A. Access to data in the health information system shall be provided in accordance with regulations adopted by the department pursuant to the Health Information System Act.

B. A data provider may obtain data it has submitted to the system, as well as aggregate data, but, except as provided in Subsection D of this section, it shall not have access to data submitted by another provider that is limited only to that provider unless that data is aggregated data and publicly disseminated by the department. Except as provided in Subsection D of this section, in no event may a data provider obtain data regarding an individual patient except in instances where the data were originally submitted by the requesting provider. Prior to the release of any data, in any form, data sources shall be permitted the opportunity to verify the accuracy of the data pertaining to that data source. Data identified in writing as inaccurate shall be corrected prior to the data’s release. Time limits shall be set for the submission and review of data by data sources, and penalties shall be established for failure to submit and review the data within the established time.

C. Any person may obtain any aggregate data publicly disseminated by the department.
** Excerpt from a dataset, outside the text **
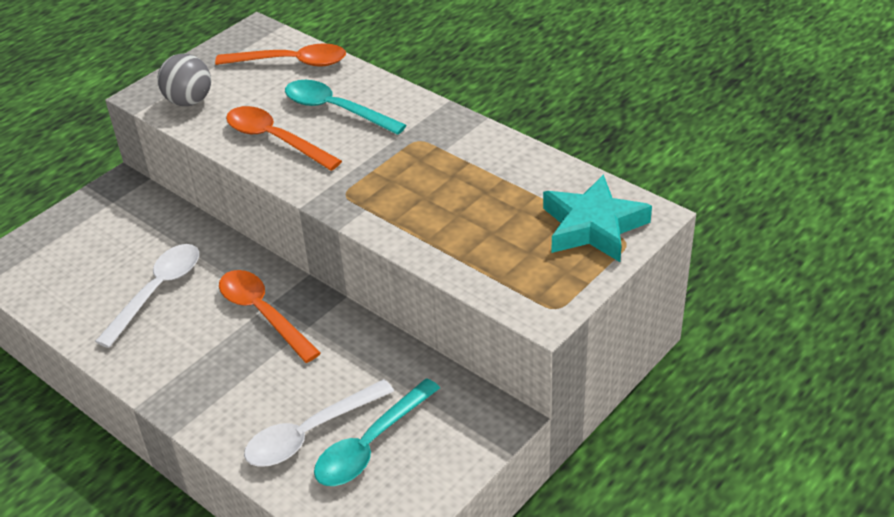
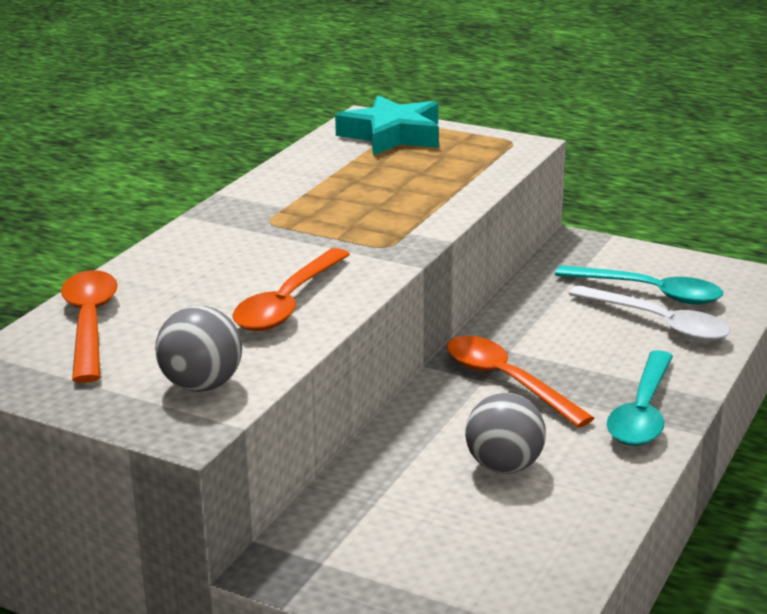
camera: 105 degrees left, 15 degrees down
white spoon [95,244,199,348] -> grey ball [465,393,546,474]
orange spoon [219,270,321,363] -> orange spoon turned 105 degrees clockwise [447,336,594,428]
turquoise spoon [285,80,407,135] -> turquoise spoon moved to [607,350,673,446]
D. Through a secure delivery or transmission process, the department may share record-level data with a federal agency that is authorized to collect, analyze or disseminate health information. The department shall remove identifiable individual or provider information from the record-level data prior to its disclosure to the federal agency. In providing hospital information under an agreement or arrangement with a federal agency, the department shall ensure that any identifiable hospital information disclosed is necessary for the agency’s authorized use and that its disclosure meets with state and federal privacy and confidentiality laws, rules and regulations.